Sodann erinnerte der Wiener Erzbischof an das geistige Vermächtnis, das Johannes Paul II. 1997 in £agiewniki ausgesprochen hatte. Es seien Worte gewesen, die so etwas wie das Testament dieses großen Papstes darstellten: „In diesem Heiligtum möchte ich daher heute die Welt feierlich der Barmherzigkeit Gottes weihen mit dem innigen Wunsch, dass die Botschaft von der erbarmenden Liebe Gottes, die hier durch Schwester Faustyna verkündet wurde, alle Menschen der Erde erreichen und ihre Herzen mit Hoffnung erfüllen möge. Jene Botschaft möge, von diesem Ort ausgehend, überall in unserer geliebten Heimat und in der Welt Verbreitung finden. Möge sich die Verheißung des Herrn Jesus Christus erfüllen: Von hier wird ein Funke hervorgehen, der die Welt auf Mein endgültiges Kommen vorbereitet. Diesen Funken der Gnade Gottes müssen wir entfachen und dieses Feuer des Erbarmens an die Welt weitergeben. Im Erbarmen Gottes wird die Welt Frieden und der Mensch Glückseligkeit finden!“ Diese Worte des großen Papstes, so Schönborn, die er bei seiner letzten Reise, einen Tag vor seinem Abschied, in Polen zurückgelassen habe, „sind eine Art Weisung an die ganze Kirche für diese Zeit. Sie sind auch in gewisser Weise der Taufpate dieses Kongresses“.

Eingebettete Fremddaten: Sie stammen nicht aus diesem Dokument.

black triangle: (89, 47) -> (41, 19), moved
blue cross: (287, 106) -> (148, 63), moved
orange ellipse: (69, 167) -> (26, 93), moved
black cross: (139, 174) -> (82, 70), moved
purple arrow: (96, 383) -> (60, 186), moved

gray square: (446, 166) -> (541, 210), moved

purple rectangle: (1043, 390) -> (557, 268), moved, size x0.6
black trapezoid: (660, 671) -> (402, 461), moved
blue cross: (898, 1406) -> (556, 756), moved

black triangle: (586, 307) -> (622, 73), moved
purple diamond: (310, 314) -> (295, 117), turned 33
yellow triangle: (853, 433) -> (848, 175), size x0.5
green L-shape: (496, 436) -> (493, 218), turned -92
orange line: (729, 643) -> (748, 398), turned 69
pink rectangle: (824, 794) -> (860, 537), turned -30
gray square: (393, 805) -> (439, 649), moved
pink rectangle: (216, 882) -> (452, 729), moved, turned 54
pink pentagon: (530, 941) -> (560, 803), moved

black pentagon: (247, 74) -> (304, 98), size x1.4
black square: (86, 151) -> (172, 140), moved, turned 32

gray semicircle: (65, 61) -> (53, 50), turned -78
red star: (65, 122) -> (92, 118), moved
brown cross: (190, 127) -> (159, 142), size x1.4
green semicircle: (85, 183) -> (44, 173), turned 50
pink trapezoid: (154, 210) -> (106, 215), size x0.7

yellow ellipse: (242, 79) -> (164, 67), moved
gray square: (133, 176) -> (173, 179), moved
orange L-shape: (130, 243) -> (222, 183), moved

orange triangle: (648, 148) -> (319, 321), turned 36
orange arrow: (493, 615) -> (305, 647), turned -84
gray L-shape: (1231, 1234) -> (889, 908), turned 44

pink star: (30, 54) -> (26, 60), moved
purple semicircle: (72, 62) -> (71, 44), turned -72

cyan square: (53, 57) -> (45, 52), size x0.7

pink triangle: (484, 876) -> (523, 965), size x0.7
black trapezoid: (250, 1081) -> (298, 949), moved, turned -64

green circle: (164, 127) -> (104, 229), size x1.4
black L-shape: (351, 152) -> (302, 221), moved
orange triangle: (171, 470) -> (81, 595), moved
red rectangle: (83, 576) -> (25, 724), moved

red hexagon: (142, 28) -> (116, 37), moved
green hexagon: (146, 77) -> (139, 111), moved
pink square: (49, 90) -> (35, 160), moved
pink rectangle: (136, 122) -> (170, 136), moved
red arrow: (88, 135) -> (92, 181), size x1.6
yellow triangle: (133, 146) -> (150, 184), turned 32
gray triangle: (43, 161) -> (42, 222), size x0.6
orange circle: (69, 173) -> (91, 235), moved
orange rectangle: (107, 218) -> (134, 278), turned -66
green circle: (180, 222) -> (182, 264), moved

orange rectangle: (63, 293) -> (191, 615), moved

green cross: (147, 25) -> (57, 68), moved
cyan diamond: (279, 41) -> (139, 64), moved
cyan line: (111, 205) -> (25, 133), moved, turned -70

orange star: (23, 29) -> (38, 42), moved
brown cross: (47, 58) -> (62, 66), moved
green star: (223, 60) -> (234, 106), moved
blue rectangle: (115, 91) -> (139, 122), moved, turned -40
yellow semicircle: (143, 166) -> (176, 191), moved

Den Gedanken, dass die Barmherzigkeit Gottes, die sich in Jesus Christus gezeigt habe, die Welt retten möge, griff am Donnerstag auch Kardinal Ruini bei einer Messe mit Kongress-Teilnehmern in der Lateran-Basilika auf: Die Neuheit des Neuen Testamentes bestehe nicht in neuen Ideen, sondern in Jesus selbst, in dem die Liebe Gottes Fleisch angenommen habe. Sein Kreuzestod, der jede menschliche Logik und jedes menschliche Maß übersteige, sei die Liebe in ihrer radikalsten Form, eine „ursprüngliche und absolute Liebe“. Und gerade darin bestehe die theologische und sakramentale Tragweite der Barmherzigkeit. Hier entstehe die Kirche, und hier finde sie den Sinn ihres Daseins und ihrer Mission. Die Kirche existiere nicht für sich selbst, bekräftigte Ruini. Die Kirche „existiert, um für Christus Zeugnis abzulegen und so Gott die Ehre zu erweisen und die Menschen zu retten“. Allein auf diese Weise diene sie der Göttlichen Barmherzigkeit und werde zum Instrument und Ort der Verwirklichung der Barmherzigkeit Gottes in der Welt.